Я начинаю с того, что хвалю замысел рассказа - судьбы, исковерканные войной, цитирую несколько удачных мест, но так как Незнамову рассказ не нравится и это видно, а я вполне двурушник и, кроме того, хочу получить зачет, а это возможно лишь в случае, если Незнамов обнаружит, что я могу литературоведчески разбирать чужие рассказы, - поэтому я переключаюсь на недостатки; хотя мне глубоко ненавистно копание в чужой душе и стиле (от этого я становлюсь тупым, глупым и злым), я все-таки копаюсь, выискиваю, как ищейка, лишь бы не дисквалифицировали.

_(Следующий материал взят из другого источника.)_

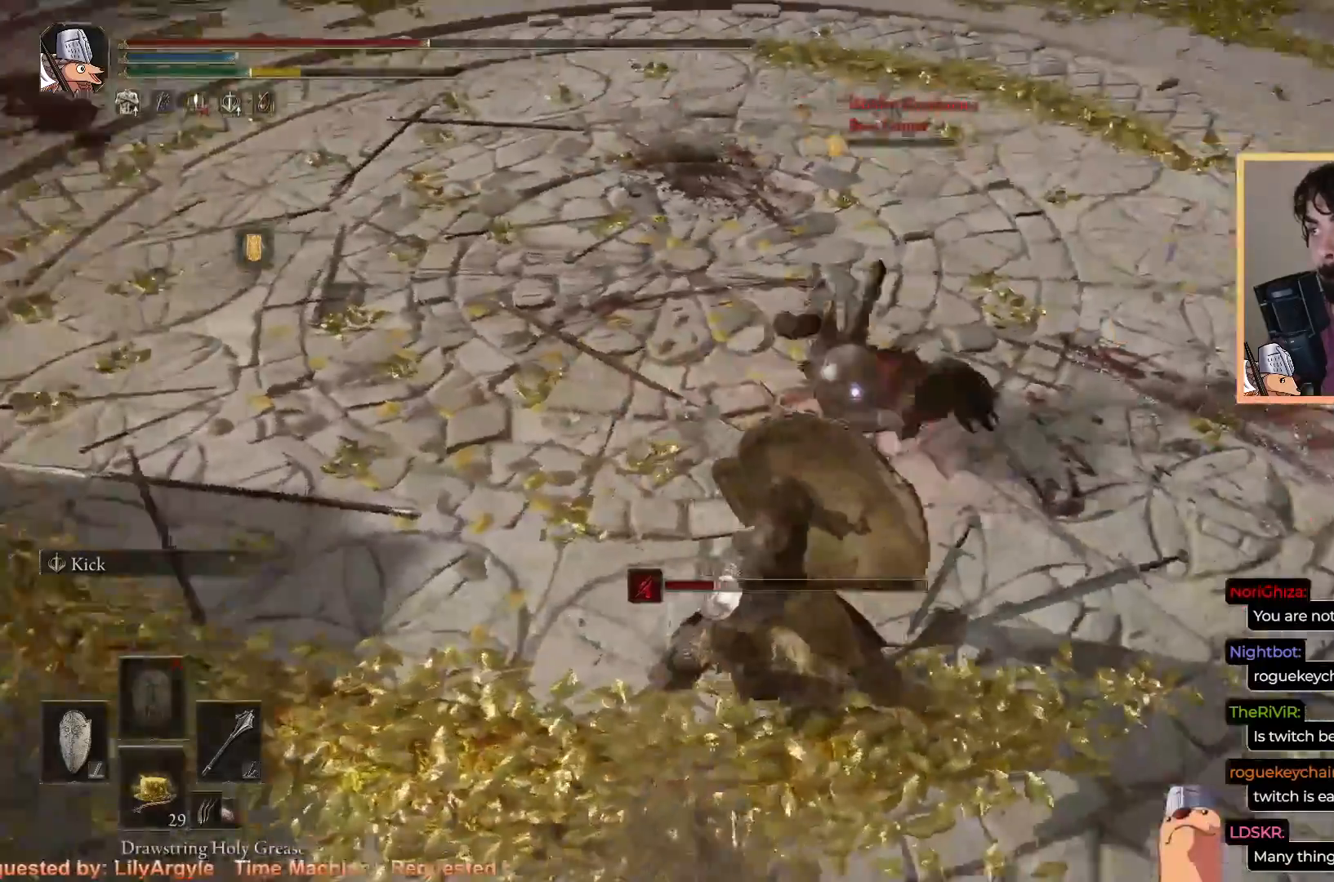
{"buttons": ["R1"], "left_stick": "up-right", "right_stick": "center", "events": []}
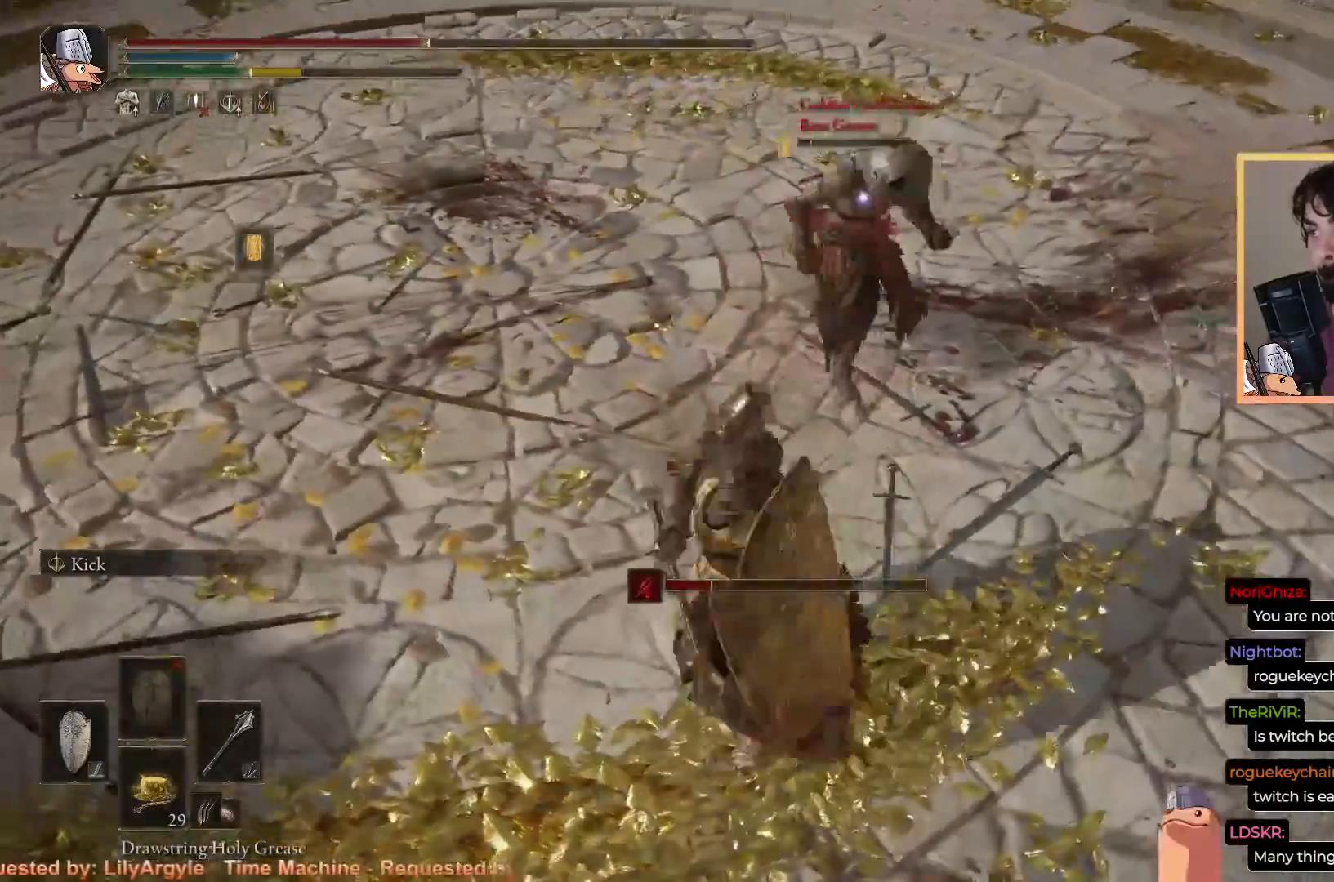
{"buttons": [], "left_stick": "up-right", "right_stick": "center", "events": [[267, "R1", "up"]]}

Я говорю о couleur locale , о стилистических огрехах, о композиции, а мне хочется крикнуть: "Неужели вы всерьез считаете, что можно научить писать? Да пишите вы как бог на душу положит! И что вам за интерес, Пантелеймон Анисимович, морочить сразу стольких людей? И откуда вы взяли, что телеграфизм стиля да правдоподобие деталей - основа хорошего рассказа? Да на хрена мне эта дистиллированная вода - что, я вашу участь, участь посредственного биографа посредственных писателей, участь сальерствующего честолюбца хочу разделить? Да знаете ли вы, что уж одна эта мысль меня страшит? Я лучше сельским рыбачком стану, чем бесплодным завистником..."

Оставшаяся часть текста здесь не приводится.